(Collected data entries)
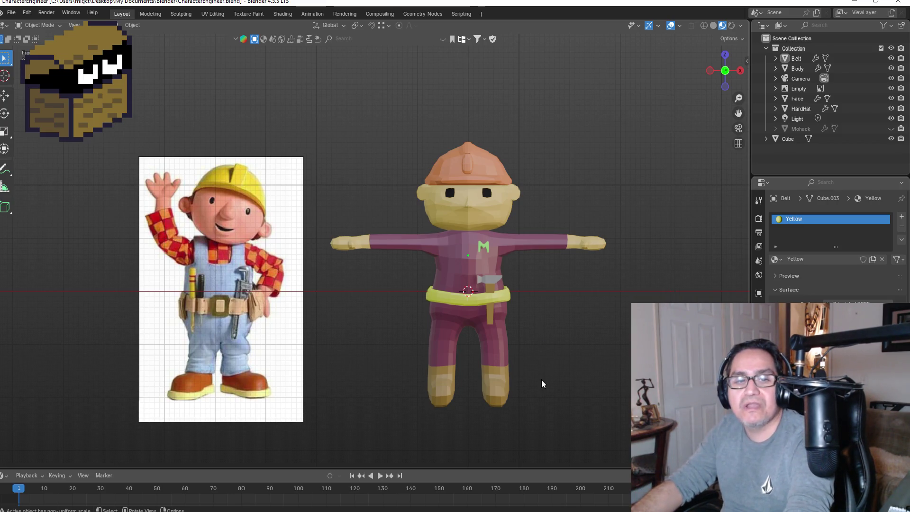
mouse_move(596, 293)
middle_mouse_down()
mouse_move(604, 297)
mouse_move(556, 288)
mouse_move(471, 311)
mouse_move(489, 284)
mouse_move(542, 316)
mouse_move(541, 292)
mouse_move(513, 269)
mouse_move(521, 262)
mouse_move(524, 272)
middle_mouse_up()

### What to do
Beginning from the line that contains "mouse_move(521, 262)", give each line again exactly, through the final line of the records.

### Final answer
mouse_move(521, 262)
mouse_move(524, 272)
middle_mouse_up()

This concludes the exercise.